• Dataset extract:
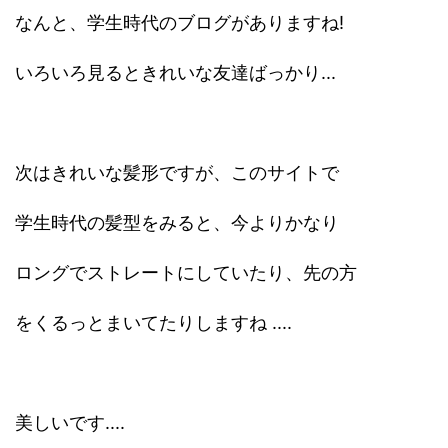
なんと、学生時代のブログがありますね!
いろいろ見るときれいな友達ばっかり...
次はきれいな髪形ですが、このサイトで
学生時代の髪型をみると、今よりかなり
ロングでストレートにしていたり、先の方
をくるっとまいてたりしますね ....
美しいです....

• Exercise:
Write out every line of text in the records above without changing a character, and leave the pictures out of your answer.

• Expected answer:
なんと、学生時代のブログがありますね!
いろいろ見るときれいな友達ばっかり...
次はきれいな髪形ですが、このサイトで
学生時代の髪型をみると、今よりかなり
ロングでストレートにしていたり、先の方
をくるっとまいてたりしますね ....
美しいです....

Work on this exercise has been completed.